- Date: February 6, 2017 – September 30, 2019 (2 years, 7 months, 3 weeks and 3 days)
- Location: Philippines
- Caused by: Government's plan to phase out jeepneys over 15 years old
- Goals: Stop the government's plan and pursue modernization in line with national industrialization^{[citation needed]}
- Methods: Protest, strike action

Parties
| Jeepney transport groups Pinagkaisang Samahan ng mga Tsuper at Operators Nationwide (PISTON); Stop and Go Coalition; No to Jeepney Phase Out Coalition; | Government of the Philippines Department of Transportation Land Transportation Franchising and Regulatory Board; Philippine National Police Metropolitan Manila Development Authority |

Lead figures
- Non-centralized leadership Rodrigo Duterte Arthur Tugade Martin Delgra III

= 2017–2019 transport strikes in the Philippines =

Series of strikes and protests in the Philippines

The 2017–2019 Philippine jeepney drivers' strike was a series of protest and strike action staged by jeepney drivers in the Philippines to oppose the government's plan to phase out jeepneys over 15 years old. The strike, which started on February 6, caused hundreds of passengers to be stranded and prompted universities, cities, and towns to suspend classes. Part of the protest is to forward an alternative on modernization based upon national industrialization and not corporate takeover.

==Protests==
===2017===
==== Suspension of classes ====
Afternoon classes in the cities of Manila, Malabon, and Pasay were suspended. Classes in Adamson University, Colegio de San Juan de Letran, De La Salle University, Far Eastern University, National University, University of the Philippines Manila, and University of Santo Tomas were also suspended.

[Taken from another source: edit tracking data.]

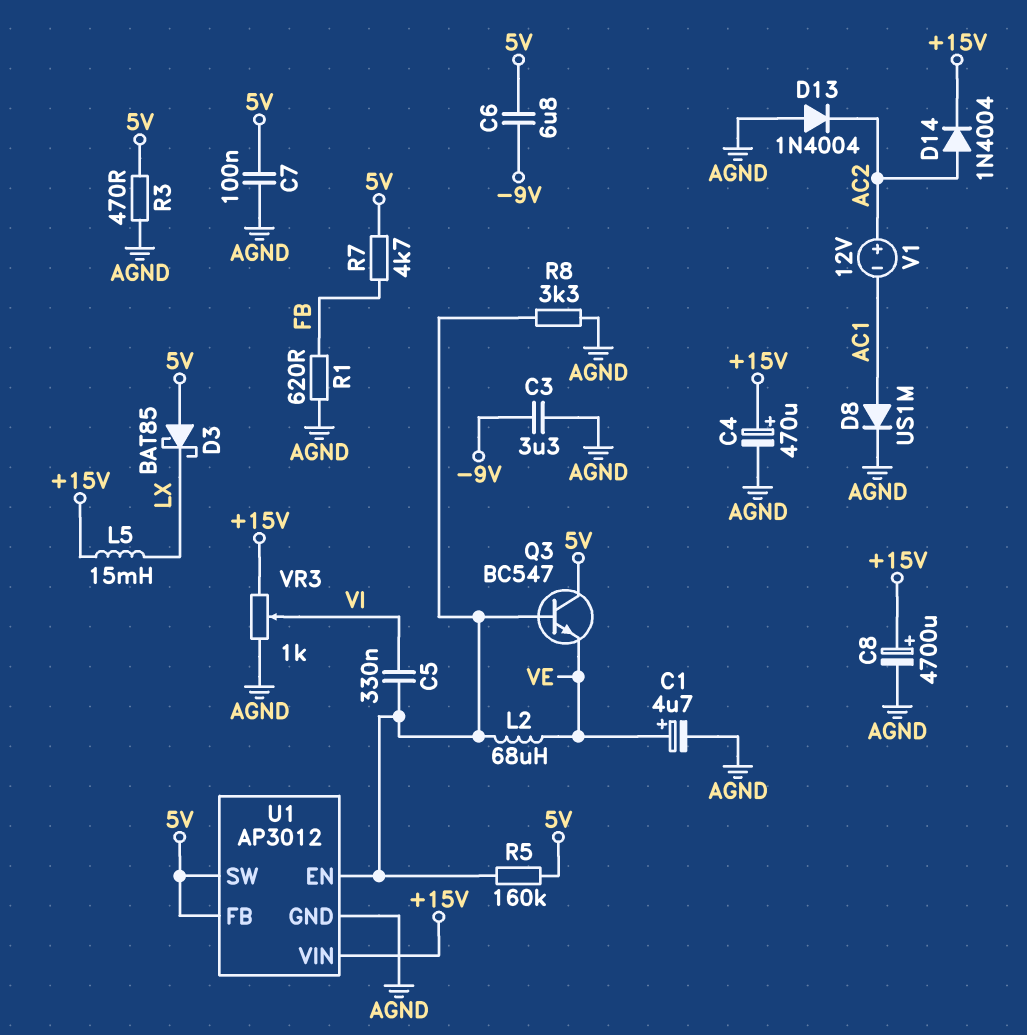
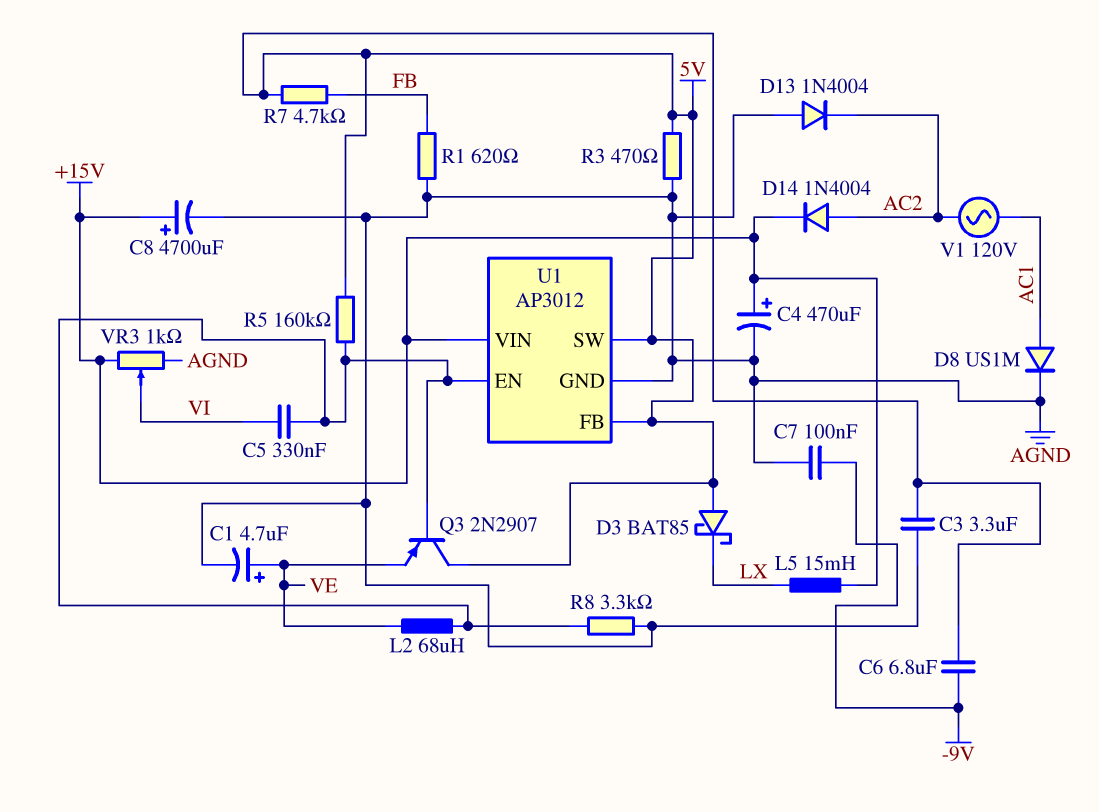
C3: 3.3uF (-9V, AGND) -> 3.3uF (5V, AGND)
C7: 100nF (5V, AGND) -> 100nF (-9V, AGND)
Q3: NPN BC547 (B U1/EN, C 5V, E VE) -> PNP 2N2907 (B U1/EN, C 5V, E VE)
V1: 12V (plus AC2, minus AC1) -> AC 120V (AC1, AC2)

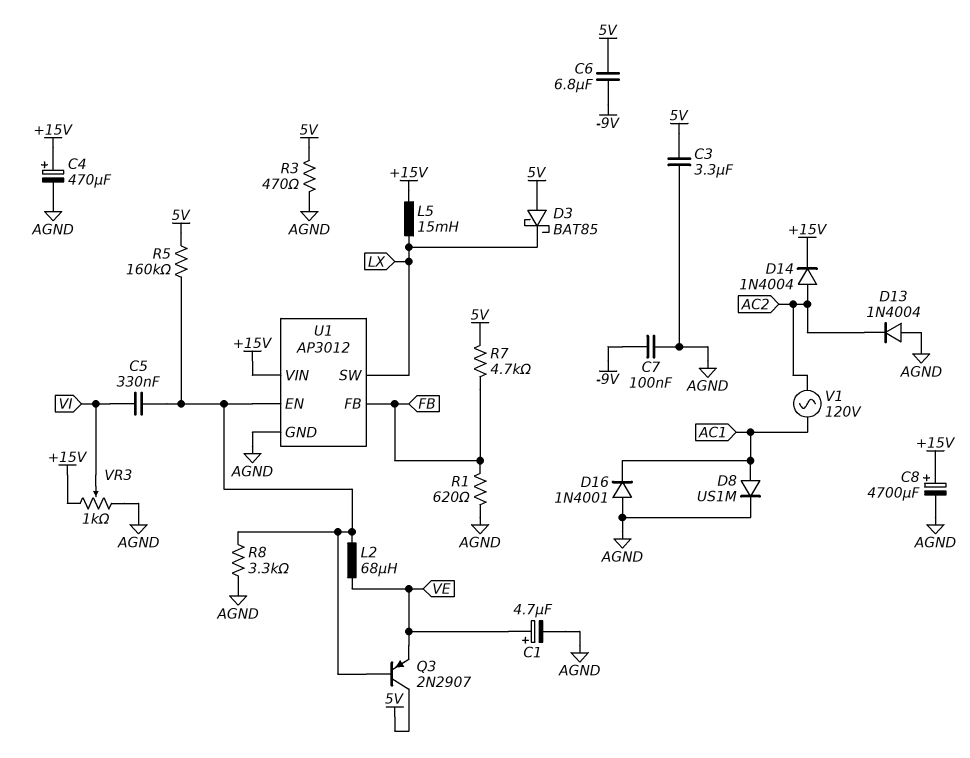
D16: none -> diode 1N4001 (A AGND, K AC1)
U1 pin FB: 5V -> FB
U1 pin SW: 5V -> LX

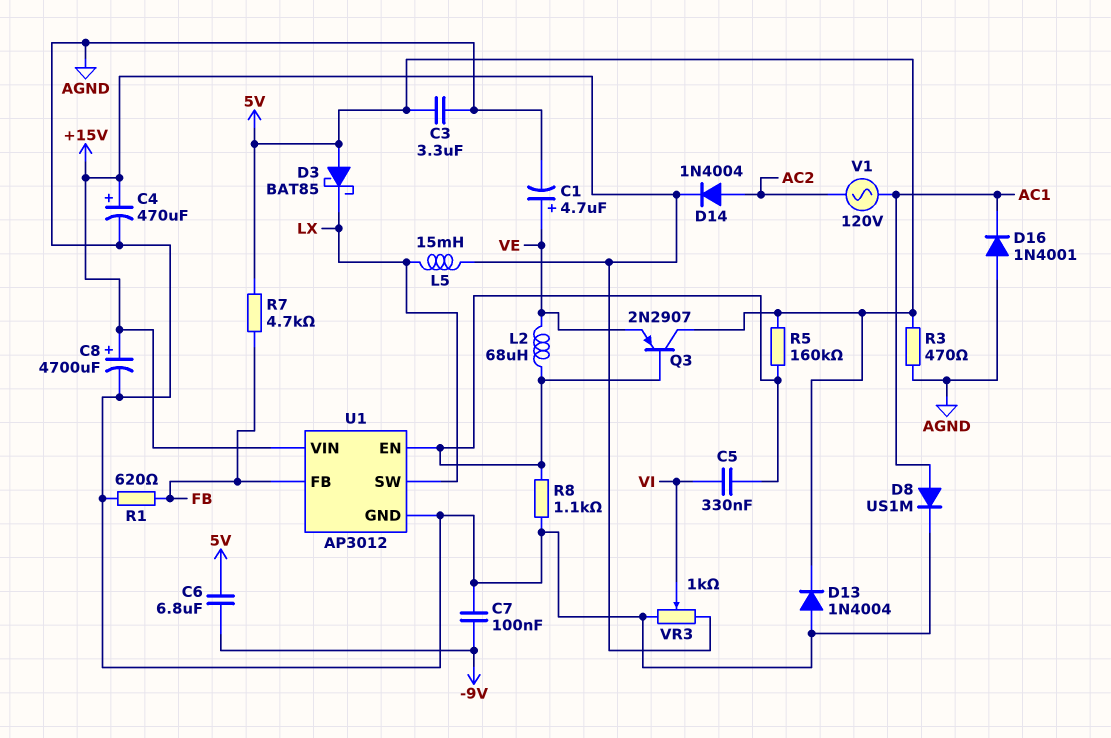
D13: diode 1N4004 (A AGND, K AC2) -> diode 1N4004 (A AGND, K 5V)
R8: 3.3k (AGND, U1/EN) -> 1.1k (AGND, U1/EN)

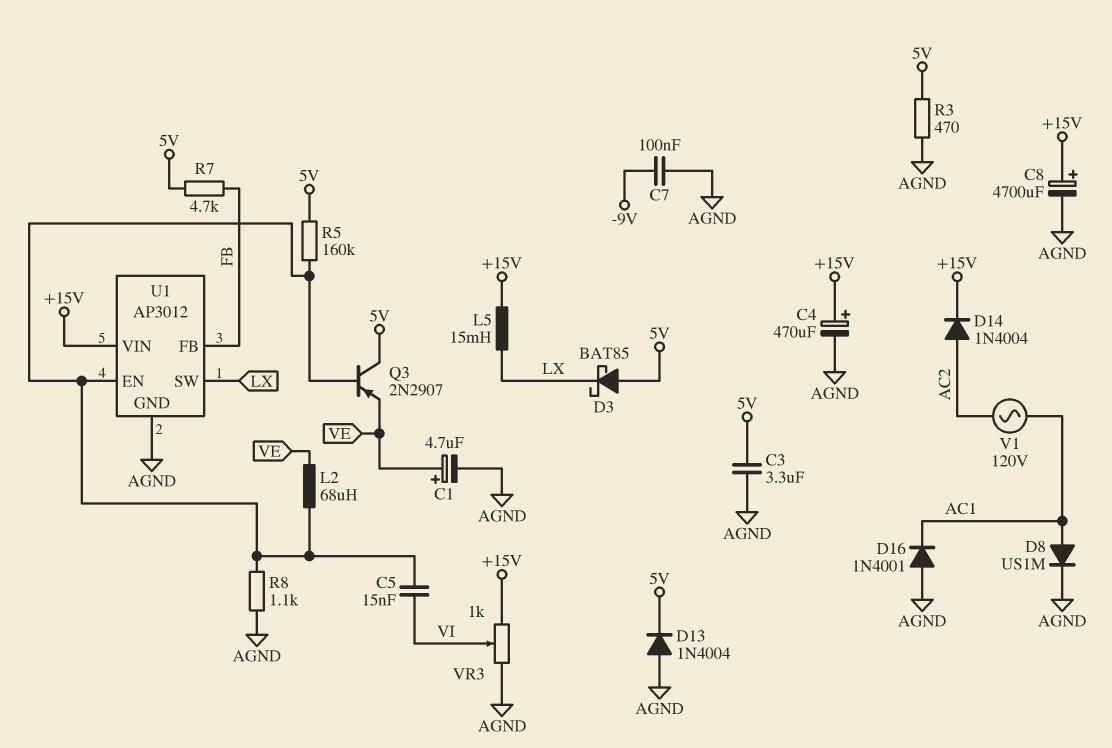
C5: 330nF (U1/EN, VI) -> 15nF (U1/EN, VI)
C6: 6.8uF (-9V, 5V) -> none
R1: 620 (AGND, FB) -> none

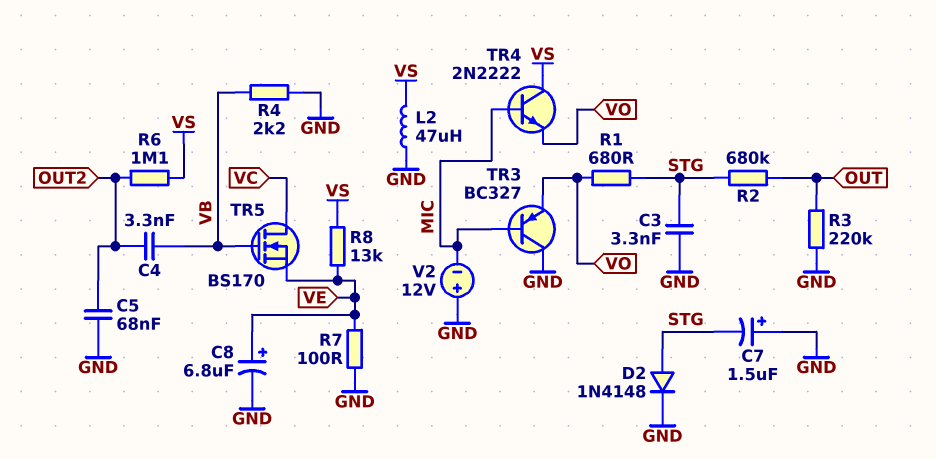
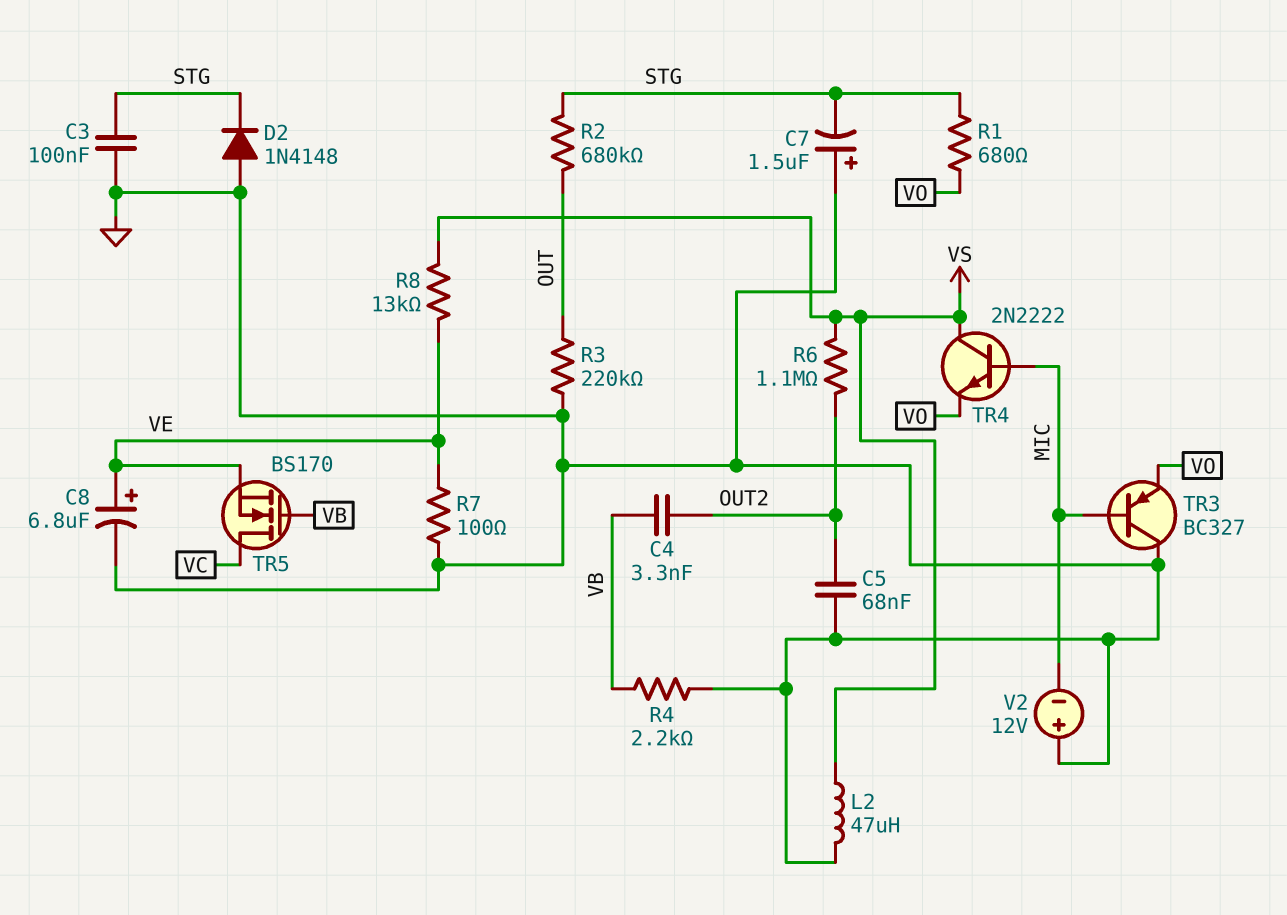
C3: 3.3nF (GND, STG) -> 100nF (GND, STG)
D2: diode 1N4148 (A STG, K GND) -> diode 1N4148 (A GND, K STG)

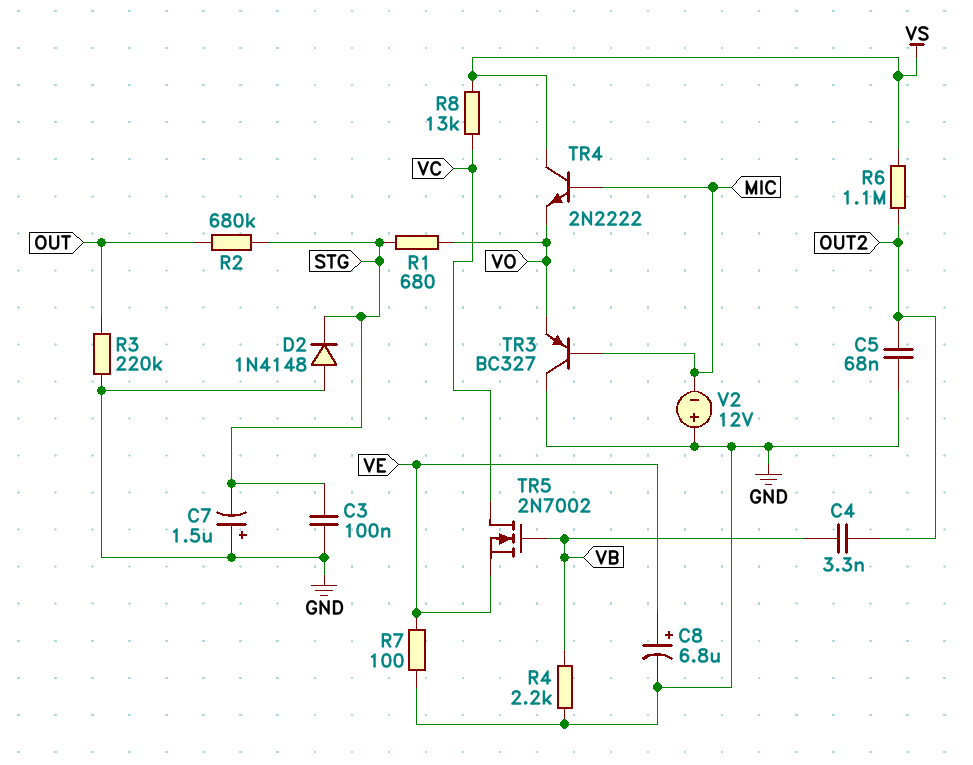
L2: 47uH (GND, VS) -> none
R8: 13k (VE, VS) -> 13k (VC, VS)
TR5: NMOS BS170 (G VB, D VC, S VE) -> NMOS 2N7002 (G VB, D VC, S VE)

==== Suspension of classes ====
On the evening of February 26, Malacañang Palace, through the Office of the Executive Secretary, suspended the classes for elementary and secondary levels in Metro Manila. Several universities, cities and towns—such as Makati, Iloilo City, Talisay, Cebu, Mandaue, Navotas, Pateros, Cainta, Parañaque, Taytay, Valenzuela, Bacolod, and Antipolo—have suspended classes.

==== October 16–17 ====
On October 15, 2017, Malacañang announced that classes and government work were suspended throughout the Philippines on the second day of strike, October 17, 2017, due to the third strike.
The Metropolitan Manila Development Authority (MMDA) suspended the enforcement of the Unified Vehicular Volume Reduction Program (UVVRP), known as the number coding scheme on October 17, 2017, the second day of the strike.
The Department of Foreign Affairs (DFA) announced that its consular offices closed on the first day of strike, October 16, 2017.

===2018===
====March 19====
On March 19, 2018, PISTON held the fourth protest against the jeepney modernization.

=====Suspension of classes=====
Malacañang announced that classes suspended throughout Metro Manila on March 19, 2018, due to the strike.

====June 25====
On June 25, 2018, Piston held the fifth protest against the jeepney modernization.

=====Suspension of classes=====
Albay Governor Al Francis Bichara announced on June 22 that classes suspended in some portions of Albay due to the strike on June 25.

===2019===
====September 30====
On September 30, 2019, Piston held the sixth protest against the jeepney modernization.

=====Suspension of classes=====
Classes are suspended in several areas in the Philippines due to the strike.